I think most people would agree that with Myki we’ve got a problem. A system which is enormously expensive, which is generally less responsive and reliable than similar systems elsewhere, not to mention not offering a single use ticket option.
But one argument I don’t buy is that Metcard is perfect. The bureaucracy will claim it was near, or at, end-of-life. And certainly it doesn’t work perfectly. Only a couple of weeks ago I watched Metro staff at Flagstaff trying to unjam a ticket from one of the gates.
In fact, Metcard never really did work perfectly. A big part of the problem is the mass of moving parts.
Here, from seven years ago, is a photocopy of the form I filled-in to get my Yearly ticket replaced when it went kaputsky part way through its twelve month life. At least with a contactless card such as Myki, such things (while not unknown) seem to be a lot rarer.
But how does reliability compare between the two systems (even taking into account that Myki is a bit hobbled for a few more months by tram and bus drivers not having any control console)? PTV’s Track Record has details of Metcard reliability, but not Myki. Surely it’s time this changed.
5 replies on “Metcard never did work perfectly, but there’s little visibility of Myki reliability”
One theory – the inclusion of Metcard reliability data in ‘Track Record’ was part of the original Automated Ticketing contract with OneLink, and the TTA didn’t write the same clause in the Myki contract with Kamco.
On the other hand, this response from the Department of Transport suggests that the data will be published in ‘Track Record’ once “the system is in a steady state of operations (ie post-transition from Metcard)”:
One of the main problems with the state government is that every time there is a change of parties everyone gets the arse and all their mates get hired. Takes at least a term to get everything up again.

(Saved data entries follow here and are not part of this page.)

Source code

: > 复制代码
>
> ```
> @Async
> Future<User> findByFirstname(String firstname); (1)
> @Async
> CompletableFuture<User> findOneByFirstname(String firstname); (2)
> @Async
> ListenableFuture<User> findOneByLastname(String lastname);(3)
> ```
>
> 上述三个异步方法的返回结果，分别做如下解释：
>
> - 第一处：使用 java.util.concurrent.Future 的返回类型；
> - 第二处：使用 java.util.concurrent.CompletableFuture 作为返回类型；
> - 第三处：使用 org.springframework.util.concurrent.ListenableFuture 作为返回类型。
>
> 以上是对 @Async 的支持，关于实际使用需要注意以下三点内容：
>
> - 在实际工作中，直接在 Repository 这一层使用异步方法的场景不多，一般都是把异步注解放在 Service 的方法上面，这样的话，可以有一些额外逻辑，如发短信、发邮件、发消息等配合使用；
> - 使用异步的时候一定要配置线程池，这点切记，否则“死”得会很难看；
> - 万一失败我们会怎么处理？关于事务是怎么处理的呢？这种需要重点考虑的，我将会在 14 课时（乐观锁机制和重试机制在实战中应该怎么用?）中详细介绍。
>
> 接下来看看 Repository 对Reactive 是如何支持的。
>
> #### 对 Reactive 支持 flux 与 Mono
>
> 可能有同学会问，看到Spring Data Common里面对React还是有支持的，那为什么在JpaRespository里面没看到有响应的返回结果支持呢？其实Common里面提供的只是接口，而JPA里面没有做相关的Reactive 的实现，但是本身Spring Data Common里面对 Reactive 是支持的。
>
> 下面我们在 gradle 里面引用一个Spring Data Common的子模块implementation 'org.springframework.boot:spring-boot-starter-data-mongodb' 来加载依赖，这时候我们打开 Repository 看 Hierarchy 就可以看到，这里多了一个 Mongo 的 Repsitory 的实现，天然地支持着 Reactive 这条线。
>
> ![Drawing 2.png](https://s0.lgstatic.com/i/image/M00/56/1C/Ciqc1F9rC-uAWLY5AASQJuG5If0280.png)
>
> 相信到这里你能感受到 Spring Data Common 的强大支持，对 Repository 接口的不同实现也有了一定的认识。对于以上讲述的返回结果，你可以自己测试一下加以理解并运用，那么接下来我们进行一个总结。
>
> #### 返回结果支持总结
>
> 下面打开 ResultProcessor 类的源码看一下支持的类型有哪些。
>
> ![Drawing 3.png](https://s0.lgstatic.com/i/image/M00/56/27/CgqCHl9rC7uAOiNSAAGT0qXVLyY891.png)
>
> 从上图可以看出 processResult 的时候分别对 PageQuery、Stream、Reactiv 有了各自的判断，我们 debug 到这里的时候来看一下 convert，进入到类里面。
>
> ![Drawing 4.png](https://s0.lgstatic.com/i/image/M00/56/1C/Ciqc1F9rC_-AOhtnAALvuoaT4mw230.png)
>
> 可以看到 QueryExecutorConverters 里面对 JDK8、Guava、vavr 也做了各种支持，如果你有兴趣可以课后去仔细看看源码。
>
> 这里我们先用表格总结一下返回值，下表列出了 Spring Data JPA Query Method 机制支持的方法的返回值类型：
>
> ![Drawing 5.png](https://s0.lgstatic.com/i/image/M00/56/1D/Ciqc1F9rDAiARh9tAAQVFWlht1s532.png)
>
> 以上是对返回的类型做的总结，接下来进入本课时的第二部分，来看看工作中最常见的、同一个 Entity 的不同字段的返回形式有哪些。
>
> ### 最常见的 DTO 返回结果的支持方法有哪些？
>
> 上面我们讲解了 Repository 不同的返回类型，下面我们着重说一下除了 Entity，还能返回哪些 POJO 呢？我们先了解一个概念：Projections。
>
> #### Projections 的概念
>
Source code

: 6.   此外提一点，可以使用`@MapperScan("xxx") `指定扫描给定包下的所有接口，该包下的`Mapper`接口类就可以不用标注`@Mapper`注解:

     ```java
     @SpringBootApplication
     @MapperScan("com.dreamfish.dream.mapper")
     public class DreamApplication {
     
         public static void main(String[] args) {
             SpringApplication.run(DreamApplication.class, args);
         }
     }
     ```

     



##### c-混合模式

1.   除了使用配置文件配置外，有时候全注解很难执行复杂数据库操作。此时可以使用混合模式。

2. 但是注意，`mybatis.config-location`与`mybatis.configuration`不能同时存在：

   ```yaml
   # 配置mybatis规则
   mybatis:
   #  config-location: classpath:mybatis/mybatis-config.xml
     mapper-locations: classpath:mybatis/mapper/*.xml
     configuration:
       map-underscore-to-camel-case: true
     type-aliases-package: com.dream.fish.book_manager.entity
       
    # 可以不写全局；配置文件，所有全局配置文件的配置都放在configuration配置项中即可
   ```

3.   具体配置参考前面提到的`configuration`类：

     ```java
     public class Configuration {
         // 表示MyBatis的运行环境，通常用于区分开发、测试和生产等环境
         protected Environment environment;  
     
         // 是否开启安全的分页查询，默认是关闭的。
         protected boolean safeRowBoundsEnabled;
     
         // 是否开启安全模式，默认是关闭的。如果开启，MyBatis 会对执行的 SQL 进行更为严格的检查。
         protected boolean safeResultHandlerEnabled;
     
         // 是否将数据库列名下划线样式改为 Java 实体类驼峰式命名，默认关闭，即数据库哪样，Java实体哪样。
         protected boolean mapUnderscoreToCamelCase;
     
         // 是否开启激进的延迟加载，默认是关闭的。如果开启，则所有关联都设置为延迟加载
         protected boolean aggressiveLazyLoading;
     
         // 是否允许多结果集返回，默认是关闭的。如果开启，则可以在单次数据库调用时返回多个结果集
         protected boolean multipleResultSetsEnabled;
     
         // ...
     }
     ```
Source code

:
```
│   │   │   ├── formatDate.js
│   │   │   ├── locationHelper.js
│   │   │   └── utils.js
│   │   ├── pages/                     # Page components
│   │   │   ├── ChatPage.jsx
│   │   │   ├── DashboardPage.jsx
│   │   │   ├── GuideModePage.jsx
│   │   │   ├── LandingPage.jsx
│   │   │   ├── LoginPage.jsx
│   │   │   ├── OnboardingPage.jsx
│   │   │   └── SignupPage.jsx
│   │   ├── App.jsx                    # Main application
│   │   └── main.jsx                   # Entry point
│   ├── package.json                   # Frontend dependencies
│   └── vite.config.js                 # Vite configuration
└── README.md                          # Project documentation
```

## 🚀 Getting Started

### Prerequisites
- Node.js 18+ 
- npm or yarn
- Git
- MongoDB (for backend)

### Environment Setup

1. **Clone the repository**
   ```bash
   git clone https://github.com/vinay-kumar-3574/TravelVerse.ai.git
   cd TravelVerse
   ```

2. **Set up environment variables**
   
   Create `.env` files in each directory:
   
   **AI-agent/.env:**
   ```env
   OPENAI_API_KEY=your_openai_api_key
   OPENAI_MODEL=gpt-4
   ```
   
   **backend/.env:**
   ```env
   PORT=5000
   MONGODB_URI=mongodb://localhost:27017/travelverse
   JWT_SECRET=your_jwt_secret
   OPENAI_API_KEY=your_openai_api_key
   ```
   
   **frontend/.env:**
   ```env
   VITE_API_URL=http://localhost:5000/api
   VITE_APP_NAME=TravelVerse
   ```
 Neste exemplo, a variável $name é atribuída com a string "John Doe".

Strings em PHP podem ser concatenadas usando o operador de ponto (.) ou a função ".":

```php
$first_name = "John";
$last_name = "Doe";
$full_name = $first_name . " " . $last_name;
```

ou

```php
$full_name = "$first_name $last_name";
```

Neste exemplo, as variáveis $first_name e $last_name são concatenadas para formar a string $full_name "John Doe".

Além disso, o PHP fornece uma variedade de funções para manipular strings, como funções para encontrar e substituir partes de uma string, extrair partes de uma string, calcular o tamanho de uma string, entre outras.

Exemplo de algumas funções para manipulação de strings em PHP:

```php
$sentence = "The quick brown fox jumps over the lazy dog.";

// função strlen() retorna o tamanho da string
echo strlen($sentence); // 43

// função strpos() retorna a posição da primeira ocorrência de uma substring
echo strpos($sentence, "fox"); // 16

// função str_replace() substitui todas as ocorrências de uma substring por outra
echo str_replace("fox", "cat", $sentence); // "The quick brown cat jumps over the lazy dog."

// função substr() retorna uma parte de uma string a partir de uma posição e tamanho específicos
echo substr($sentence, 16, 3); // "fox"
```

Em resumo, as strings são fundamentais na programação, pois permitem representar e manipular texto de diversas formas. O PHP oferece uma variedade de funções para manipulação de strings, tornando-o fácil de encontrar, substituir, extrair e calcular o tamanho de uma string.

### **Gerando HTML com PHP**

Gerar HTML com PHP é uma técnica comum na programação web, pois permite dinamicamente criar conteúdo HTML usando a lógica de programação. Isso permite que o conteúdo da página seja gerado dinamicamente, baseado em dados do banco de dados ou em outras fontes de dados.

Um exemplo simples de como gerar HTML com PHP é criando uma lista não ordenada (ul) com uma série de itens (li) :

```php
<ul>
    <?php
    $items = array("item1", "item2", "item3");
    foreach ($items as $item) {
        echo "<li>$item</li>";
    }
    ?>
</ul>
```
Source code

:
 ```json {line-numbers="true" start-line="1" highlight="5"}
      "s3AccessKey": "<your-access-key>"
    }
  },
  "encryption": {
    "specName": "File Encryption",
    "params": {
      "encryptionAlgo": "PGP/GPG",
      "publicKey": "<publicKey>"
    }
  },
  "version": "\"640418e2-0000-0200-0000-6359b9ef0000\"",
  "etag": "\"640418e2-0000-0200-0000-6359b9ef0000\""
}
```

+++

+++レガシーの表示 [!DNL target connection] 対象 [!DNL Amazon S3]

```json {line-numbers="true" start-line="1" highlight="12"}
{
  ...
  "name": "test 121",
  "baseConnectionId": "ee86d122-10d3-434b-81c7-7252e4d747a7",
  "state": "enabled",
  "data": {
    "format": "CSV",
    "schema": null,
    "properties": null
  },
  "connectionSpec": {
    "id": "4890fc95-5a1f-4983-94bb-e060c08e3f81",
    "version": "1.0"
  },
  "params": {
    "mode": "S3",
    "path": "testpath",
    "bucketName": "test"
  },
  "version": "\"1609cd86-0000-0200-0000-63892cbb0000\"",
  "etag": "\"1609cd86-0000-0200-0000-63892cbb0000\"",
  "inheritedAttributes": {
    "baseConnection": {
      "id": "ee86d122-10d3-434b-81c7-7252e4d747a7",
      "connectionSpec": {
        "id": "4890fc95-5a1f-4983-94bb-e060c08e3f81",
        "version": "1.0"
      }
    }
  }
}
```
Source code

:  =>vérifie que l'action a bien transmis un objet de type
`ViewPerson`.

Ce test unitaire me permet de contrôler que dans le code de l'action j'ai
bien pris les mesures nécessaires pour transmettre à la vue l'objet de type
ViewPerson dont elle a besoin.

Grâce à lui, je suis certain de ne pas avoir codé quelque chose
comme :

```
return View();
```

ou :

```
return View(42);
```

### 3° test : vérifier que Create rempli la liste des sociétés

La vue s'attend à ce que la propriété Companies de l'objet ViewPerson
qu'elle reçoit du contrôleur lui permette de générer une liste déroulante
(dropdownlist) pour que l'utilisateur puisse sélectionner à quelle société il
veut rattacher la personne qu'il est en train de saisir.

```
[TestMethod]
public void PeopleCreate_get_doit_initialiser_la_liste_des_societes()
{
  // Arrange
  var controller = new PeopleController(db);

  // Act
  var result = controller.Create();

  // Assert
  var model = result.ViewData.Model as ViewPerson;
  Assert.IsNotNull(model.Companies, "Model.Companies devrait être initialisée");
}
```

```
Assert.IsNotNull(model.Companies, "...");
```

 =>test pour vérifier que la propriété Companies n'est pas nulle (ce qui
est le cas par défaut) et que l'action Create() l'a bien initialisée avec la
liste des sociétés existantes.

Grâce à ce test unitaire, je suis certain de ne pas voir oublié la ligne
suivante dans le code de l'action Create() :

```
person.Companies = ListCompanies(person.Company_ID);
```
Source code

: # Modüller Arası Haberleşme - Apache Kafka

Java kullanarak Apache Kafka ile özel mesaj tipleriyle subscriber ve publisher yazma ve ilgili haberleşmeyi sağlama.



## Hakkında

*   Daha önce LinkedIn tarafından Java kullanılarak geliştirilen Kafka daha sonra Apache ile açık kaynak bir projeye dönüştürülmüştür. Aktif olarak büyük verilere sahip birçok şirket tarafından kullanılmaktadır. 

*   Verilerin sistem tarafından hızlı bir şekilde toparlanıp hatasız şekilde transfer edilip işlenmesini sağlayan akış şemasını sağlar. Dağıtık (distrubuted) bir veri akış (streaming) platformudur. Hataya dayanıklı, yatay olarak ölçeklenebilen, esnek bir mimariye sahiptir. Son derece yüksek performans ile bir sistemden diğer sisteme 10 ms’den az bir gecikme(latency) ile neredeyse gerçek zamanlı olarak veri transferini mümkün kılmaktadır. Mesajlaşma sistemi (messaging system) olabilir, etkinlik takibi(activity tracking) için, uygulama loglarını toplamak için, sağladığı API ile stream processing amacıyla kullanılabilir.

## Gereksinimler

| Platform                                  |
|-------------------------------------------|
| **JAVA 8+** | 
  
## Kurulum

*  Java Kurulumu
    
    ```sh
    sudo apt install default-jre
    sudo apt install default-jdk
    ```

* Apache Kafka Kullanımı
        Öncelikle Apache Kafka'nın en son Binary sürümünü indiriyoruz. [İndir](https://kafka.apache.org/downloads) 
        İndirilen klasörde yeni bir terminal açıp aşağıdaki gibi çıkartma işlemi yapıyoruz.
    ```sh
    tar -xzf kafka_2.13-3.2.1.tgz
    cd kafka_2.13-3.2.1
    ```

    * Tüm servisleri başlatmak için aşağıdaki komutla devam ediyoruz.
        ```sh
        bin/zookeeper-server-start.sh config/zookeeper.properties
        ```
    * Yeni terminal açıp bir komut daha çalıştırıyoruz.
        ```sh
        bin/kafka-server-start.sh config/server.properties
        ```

Myki can’t even refund via bank to bank transfers, have to send a cheque I have heard.
Well that has a purpose. A lot of the cheques never get presented.
@Enno: There’s a substantial percentage of Aussies that have never had a cheque account, or use bank tellers on a week to week basis, so these cheques for small amounts just build up in that stack of paperwork. I’d be happy if they eliminated them, maybe banks would too, given that the clearance for them hasn’t changed in the 40 or so years I’ve used them, and the processes for writing cheques to present to retail outlets isn’t getting any better.
( /end rant on cheques)
ACT use a similar thing, they seem to work
Hard to see what can go wrong with an arphid system.
As far as I know, you don’t need a cheque account to deposit cheques into.
Lots of people who don’t have a cheque account and don’t write cheques, still have to deposit pay cheques and tax refund cheques and government handout cheques and medicare rebates into a bank account.
The point I was making, apparently not clearly, is that a lot of people forget to take small cheques to the bank, and that is why a lot of companies which have to send out small payments, or refunds, like to use cheques, because they know a lot of them will never be banked.